A Conferência do Cairo se manteve ainda dentro dos marcos do atual jogo de interesses no plano mundial, sem questioná-lo ou causar-lhe rachaduras – embora tenha sido, reconhecidamente, um momento importante de aglutinação, intercâmbio e fortalecimento dos segmentos sociais marginalizados e dos países com governos progressistas; embora tenha significado a derrota de muitas idéias retrógradas que determinam ainda os conceitos de sexualidade, família e reprodução em nossa sociedade, idéias que se expressaram através da postura conservadora do Vaticano e de seus aliados. As questões ligadas ao desenvolvimento independente e à justa distribuição das riquezas a todos os povos e países, como condição para haver igualdade, não foram sequer debatidas.

Os países têm suas características demográficas próprias, em função de sua economia, seu desenvolvimento, sua posição no mundo, sua história. Em relação às metas populacionais, os interesses dos diversos segmentos sociais em luta também seguem essa dinâmica. Enquanto para os ricos interessa garantir o controle da reprodução, da família e da propriedade, atendendo à sua necessidade de acumulação e controle social, os povos dos países pobres e as mulheres – estas ainda com mais razão – lutam para resgatar o controle sobre essa mesma reprodução, seu corpo, sua liberdade de escolha e, também, para ter acesso à prosperidade, à produção, a uma mais justa distribuição de renda e ao poder político. Tais questões estão intimamente ligadas à situação das mulheres, sua luta e à conquista de seus direitos, no que se refere ao uso de seu corpo como instrumento de controle social. Por isso não se pode imaginar que, entre países tão diferentes, haja consenso em relação aos problemas referentes à população e ao desenvolvimento, sem que se aceite o desafio de enfrentar as divergências entre Norte e Sul, entre pobres e ricos, entre mulheres de países pobres e ricos. Se estes desafios não forem enfrentados, haverá sempre uma força hegemônica impondo suas soluções, de forma bem distante dos interesses das mulheres e das populações excluídas – esta é a política dos Estados Unidos, país interessado em definir as metas e os rumos do crescimento populacional do planeta para as próximas décadas. Infelizmente, a esse desafio o Cairo não conseguiu vencer.

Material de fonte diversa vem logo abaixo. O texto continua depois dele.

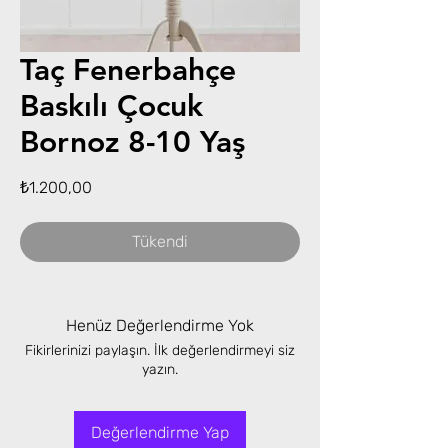
Taç Fenerbahçe
Baskılı Çocuk
Bornoz 8-10 Yaş
Fiyat
₺1.200,00
Tükendi
Henüz Değerlendirme Yok
Fikirlerinizi paylaşın. İlk değerlendirmeyi siz
yazın.
Değerlendirme Yap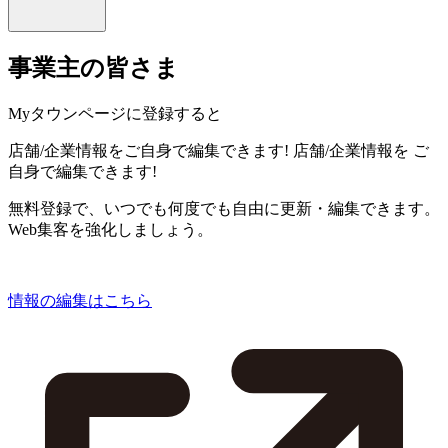
事業主の皆さま
Myタウンページに登録すると
店舗/企業情報をご自身で編集できます!
店舗/企業情報を
ご
自身で編集できます!
無料登録で、いつでも何度でも自由に更新・編集できます。
Web集客を強化しましょう。
情報の編集はこちら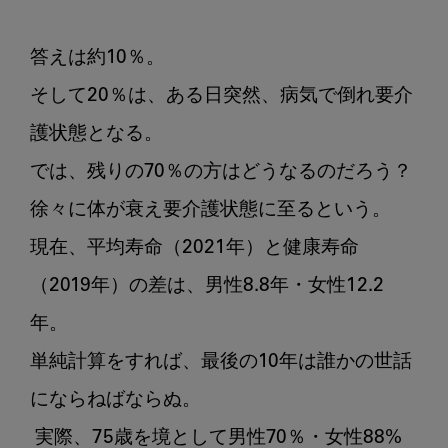
フ
レ
答えは約10％。

イ
そして20％は、ある日突然、病気で倒れ要介
ル
護状態となる。

では、残りの70％の方はどうなるのだろう？

徐々に体が衰え要介護状態に至るという。

現在、平均寿命（2021年）と健康寿命
（2019年）の差は、男性8.8年・女性12.2
年。

単純計算をすれば、最後の10年は誰かの世話
にならねばならぬ。

 実際、75歳を境として男性70％・女性88%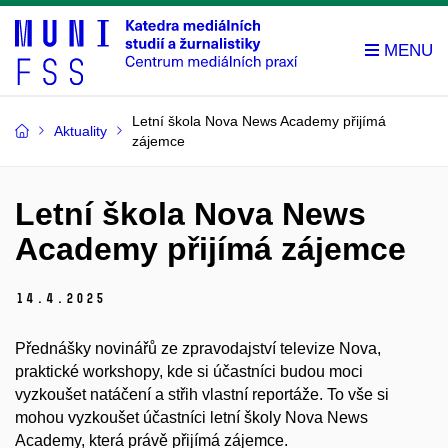
Letní škola Nova News Academy přijímá
Aktuality
zájemce
Letní škola Nova News
Academy přijímá zájemce
14.
4.
2025
Přednášky novinářů ze zpravodajství televize Nova,
praktické workshopy, kde si účastníci budou moci
vyzkoušet natáčení a střih vlastní reportáže. To vše si
mohou vyzkoušet účastníci letní školy Nova News
Academy, která právě přijímá zájemce.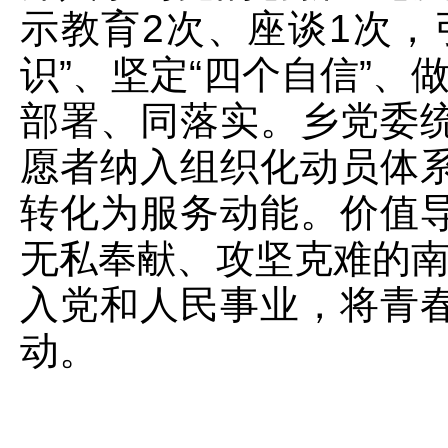
示教育2次、座谈1次，
识”、坚定“四个自信”、
部署、同落实。乡党委
愿者纳入组织化动员体
转化为服务动能。价值
无私奉献、攻坚克难的南
入党和人民事业，将青
动。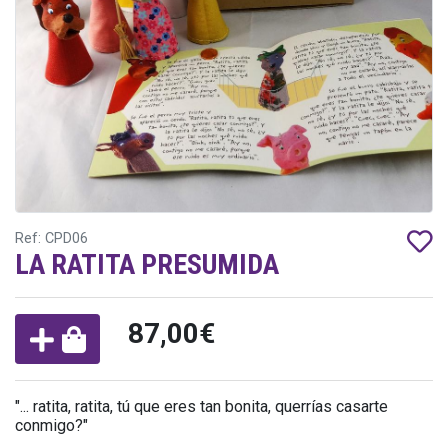
Ref: CPD06
LA RATITA PRESUMIDA
87,00€
"... ratita, ratita, tú que eres tan bonita, querrías casarte
conmigo?"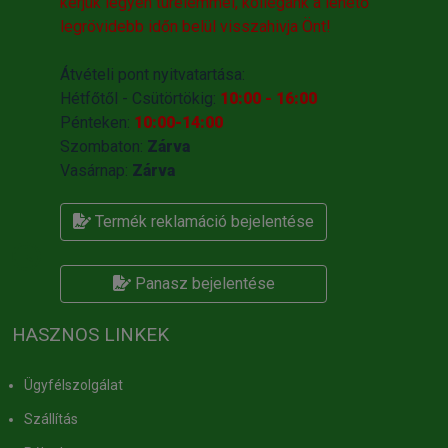
kérjük legyen türelemmel, kollégánk a lehető
legrövidebb időn belül visszahivja Önt!
Átvételi pont nyitvatartása:
Hétfőtől - Csütörtökig:
10:00 - 16:00
Pénteken:
10:00-14:00
Szombaton:
Zárva
Vasárnap:
Zárva
Termék reklamáció bejelentése
Panasz bejelentése
HASZNOS LINKEK
Ügyfélszolgálat
Szállítás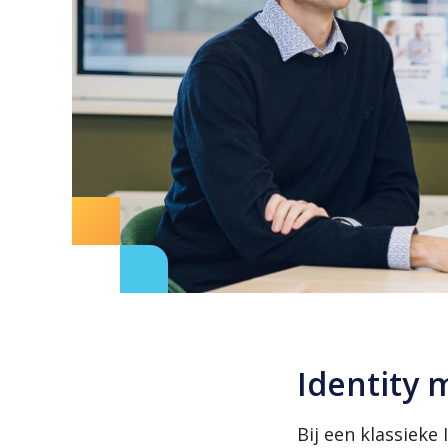
Identity
Bij een klassieke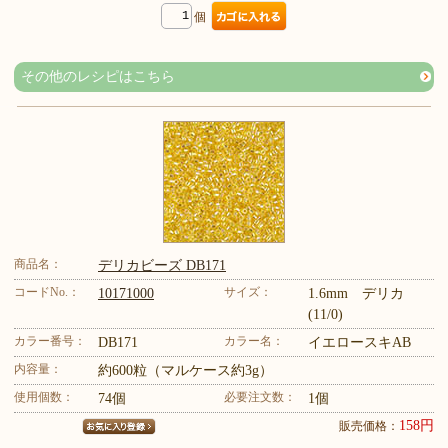
個
その他のレシピはこちら
商品名：
デリカビーズ DB171
コードNo.：
サイズ：
10171000
1.6mm デリカ
(11/0)
カラー番号：
カラー名：
DB171
イエロースキAB
内容量：
約600粒（マルケース約3g）
使用個数：
必要注文数：
74個
1個
158円
販売価格：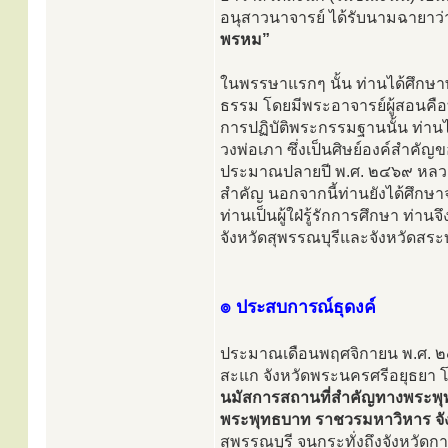
อนุสาวนาจารย์ ได้รับนามฉายาว
พรหม”
ในพรรษาแรกๆ นั้น ท่านได้ศึกษาพระ
ธรรม โดยมีพระอาจารย์ผู้สอนคือท
การปฏิบัติพระกรรมฐานนั้น ท่านไ
วงพ่อเภา ซึ่งเป็นศิษย์องค์สำคัญ
ประมาณปลายปี พ.ศ. ๒๔๖๙ หลวงพ
สำคัญ นอกจากนี้ท่านยังได้ศึกษา
ท่านเป็นผู้ใฝ่รู้รักการศึกษา ท่า
จังหวัดสุพรรณบุรีและจังหวัดสระบ
๏ ประสบการณ์ธุดงค์
ประมาณเดือนพฤศจิกายน พ.ศ. ๒๔๘๖
สะแก จังหวัดพระนครศรีอยุธยา โ
นมัสการสถานที่สำคัญทางพระพุ
พระพุทธบาท ราชวรมหาวิหาร จัง
สุพรรณบุรี จนกระทั่งถึงจังหวัดกา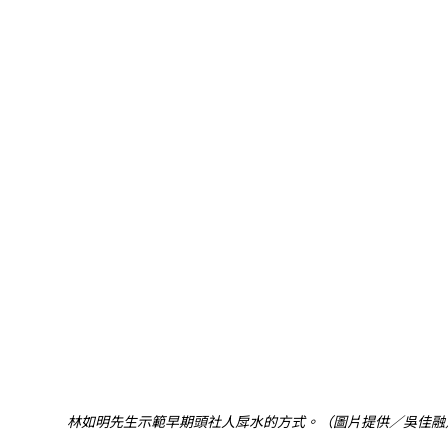
林如明先生示範早期頭社人戽水的方式。（圖片提供／吳佳融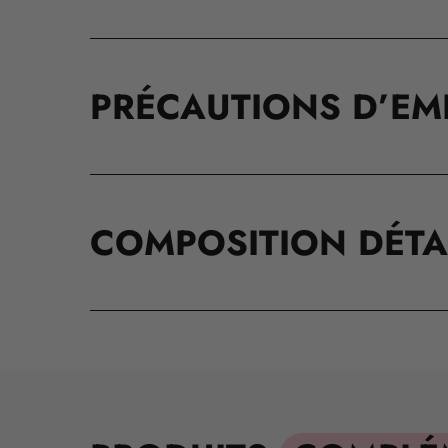
PRÉCAUTIONS D’EM
COMPOSITION DÉTA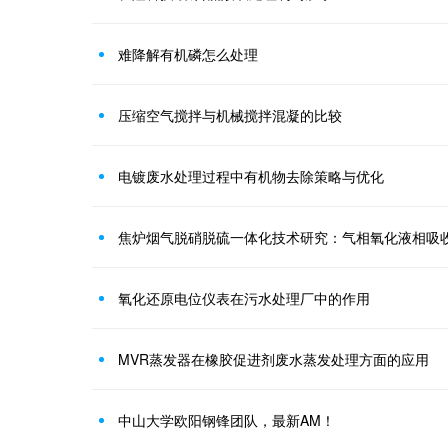
难降解有机磷怎么处理
压缩空气搅拌与机械搅拌混凝的比较
电镀废水处理过程中有机物去除策略与优化
焦炉烟气脱硝脱硫一体化技术研究：气相氧化液相吸
氧化还原电位仪表在污水处理厂中的作用
MVR蒸发器在橡胶促进剂废水蒸发处理方面的应用
中山大学欧阳钢锋团队，最新AM！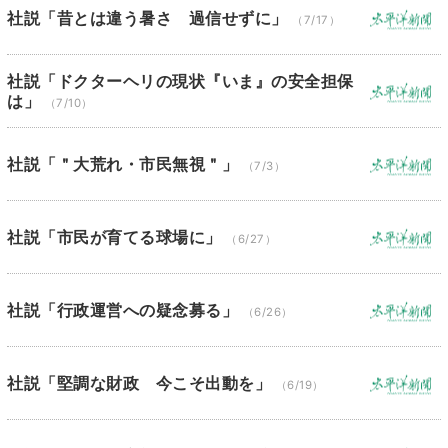
社説「昔とは違う暑さ 過信せずに」
（7/17）
社説「ドクターヘリの現状『いま』の安全担保
は」
（7/10）
社説「＂大荒れ・市民無視＂」
（7/3）
社説「市民が育てる球場に」
（6/27）
社説「行政運営への疑念募る」
（6/26）
社説「堅調な財政 今こそ出動を」
（6/19）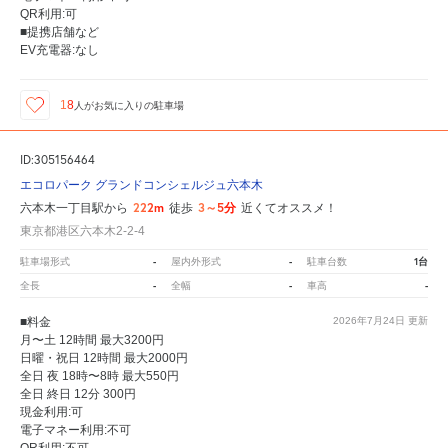
QR利用:可
■提携店舗など
EV充電器:なし
18
人が
お気に入りの駐車場
ID:305156464
エコロパーク グランドコンシェルジュ六本木
222m
3～5分
六本木一丁目駅から
徒歩
近くてオススメ！
東京都港区六本木2-2-4
-
-
1台
駐車場形式
屋内外形式
駐車台数
-
-
-
全長
全幅
車高
■料金
2026年7月24日
更新
月〜土 12時間 最大3200円
日曜・祝日 12時間 最大2000円
全日 夜 18時〜8時 最大550円
全日 終日 12分 300円
現金利用:可
電子マネー利用:不可
QR利用:不可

* Médica sanitarista e diretora da União Brasileira de Mulheres.

Notas

(1) Veja n. 34, setembro de 1994, p. 50.
(2) Jornal do Brasil, 09-09-1994.
(3) Folha de S. Paulo, 09-09-1994.
(4) Folha de S. Paulo, 09-09-1994.
(5) Elza Berquó, “Cairo 94 e o confronto Norte-Sul”, julho de 1993 (mimeo).
(6) Relatório do Banco Mundial, 1994.
(7) Boletim Demográfico, CELADE, ano XXIV, n. 48, Santiago, julho de 1991.
(8) Revista del Sur, n. 37, Montevidéu, outubro de 1994.
(9) Idem.

** Estudo sobre Segurança Nacional do Departamento de Defesa americano, dado a conhecer recentemente no periódico Washington Quarterly.